Dagli attentati di Parigi in poi assistiamo in Europa ad una nuova fase dell’allerta terrorismo. Una fase che vede l’Europa quale incubatrice e sorgente autonoma dei soggetti potenzialmente pericolosi e nello stesso tempo bersaglio delle azioni terroristiche.
Il 14 luglio, a Nizza, in occasione della festa nazionale, un tunisino di 31 anni residente in Francia ha prima sparato sulla folla per poi scagliarsi con un grosso camion contro i passanti: 84 morti e oltre cento i feriti. Il 18 luglio seguente, in Germania, un 17enne afghano ha aggredito, armato di ascia e coltelli, i passeggeri a bordo di un treno: quattro i feriti, di questi uno in pericolo di vita. L’atto è stato rivendicato, anche in questo caso, dallo Stato Islamico. Il 19 luglio, nelle Hautes-Alpes francesi, un marocchino di 37 anni di religione musulmana, ha accoltellato una donna e le sue tre figlie. Le ragioni sarebbero riconducibili all’abbigliamento della donna e delle sue figlie, non gradito all’aggressore. Il 22 luglio (un caso a parte): a Monaco di Baviera, un ragazzo diciottenne, musulmano sciita di origini iraniane, ha sparato all’interno di un centro commerciale provocando la morte di 9 persone e il ferimento di 16. Il 24 luglio Mohammed Daleel, un rifugiato siriano di 27 anni che aveva giurato fedeltà all’Isis, fa esplodere un ordigno artigianale fuori dall’ingresso di un festival musicale ad Ansbach, in Baviera. L’attacco ferisce 15 persone e causa la morte dell’attentatore. La mattina del 26 luglio il terrore jihadista ha fatto il suo ingresso per la prima volta in una chiesa europea dove due estremisti di nazionalità francese, immigrati di seconda generazione, hanno preso cinque persone in ostaggio nella chiesa di Saint-Etienne-du-Rouvray, uccidendo l’anziano sacerdote, padre Jacques, e ferendo altre due persone.

Dati:
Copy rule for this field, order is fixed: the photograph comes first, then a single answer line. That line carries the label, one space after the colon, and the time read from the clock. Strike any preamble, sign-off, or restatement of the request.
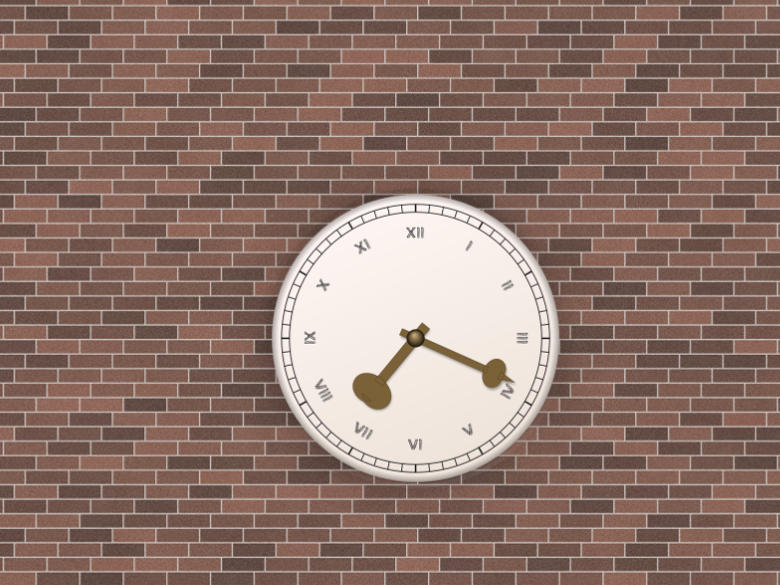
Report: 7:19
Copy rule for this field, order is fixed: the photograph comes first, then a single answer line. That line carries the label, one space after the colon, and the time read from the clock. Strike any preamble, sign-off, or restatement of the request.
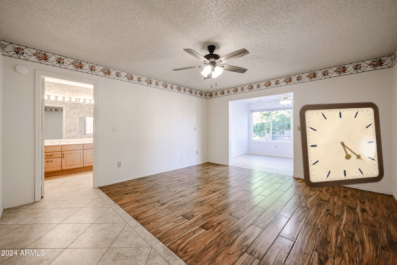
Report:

Obiettivi:
1. Nel brano sugli attentati in Europa, quante persone sono morte a Nizza il 14 luglio?
2. Riprendi il brano sugli attentati in Europa dal punto in cui si ferma.

Le risposte:
1. A Nizza sono morte 84 persone.

2.
A differenza degli attacchi di Parigi e Bruxelles non siamo di fronte ad operazioni coordinate e simultanee ma ad atti di violenza che attraverso la semplificazione dello strumento offensivo hanno consentito di portare a compimento con successo missioni stragiste decise altrove. Ciò che emerge è l’evoluzione del fenomeno, la frequenza degli attacchi e la tipologia dei soggetti coinvolti. I tratti caratterizzanti che emergono ci indicano la giovane età degli attentatori, la cittadinanza europea, una forma di disadattamento sia esso personale o di tipo sociale e ovviamente la fede musulmana con la disponibilità al martirio ed al sacrificio della propria vita.
La vicinanza temporale degli eventi lascerebbe pensare ad un vero e proprio “contagio imitativo”, una specie di meccanismo di emulazione che se non affrontato adeguatamente potrebbe portare alla continuazione degli attacchi.
Il risultato dell’amplificazione mediatica degli eventi, e soprattutto dei successi conseguiti in termini di vite umane, rischia di innescare un circolo vizioso, pericoloso, ma nello stesso tempo vantaggioso per l’opera di marketing dell’Isis. Il vantaggio è indiscusso, basta notare l’immediatezza con cui l’Isis rivendica le azioni portate a termine. Molto si è parlato sul possibile collegamento tra gli eventi singoli, così come molto si è detto sulle tesi legate esclusivamente alle psico-patologie di cui sarebbero stati affetti i soggetti autori degli attentati. Queste tesi sono del tutto fuorvianti. Al contrario gli eventi sono senz’altro riconducibili all’Isis. I riscontri informativi ci dicono che tutti i soggetti hanno agito in nome dello Stato Islamico.
Dopo Parigi e Bruxelles la reazione istintiva è stata quella del blocco delle frontiere e del ripristino dei controlli alle frontiere interne nell’ottica di neutralizzare la mobilità dei foreign fighters evitando il trasferimento di expertise terroristiche dal Medio oriente e dall’Africa in Europa. Forse ci siamo concentrati troppo sulla dimensione esterna del problema e sugli effetti che quest’ultima potesse avere sulla sicurezza interna in Europa perdendo di vista il fatto che nei quartieri europei di molte capitali si è già creato e sviluppato il substrato ideale affinché il terrorismo possa attecchire.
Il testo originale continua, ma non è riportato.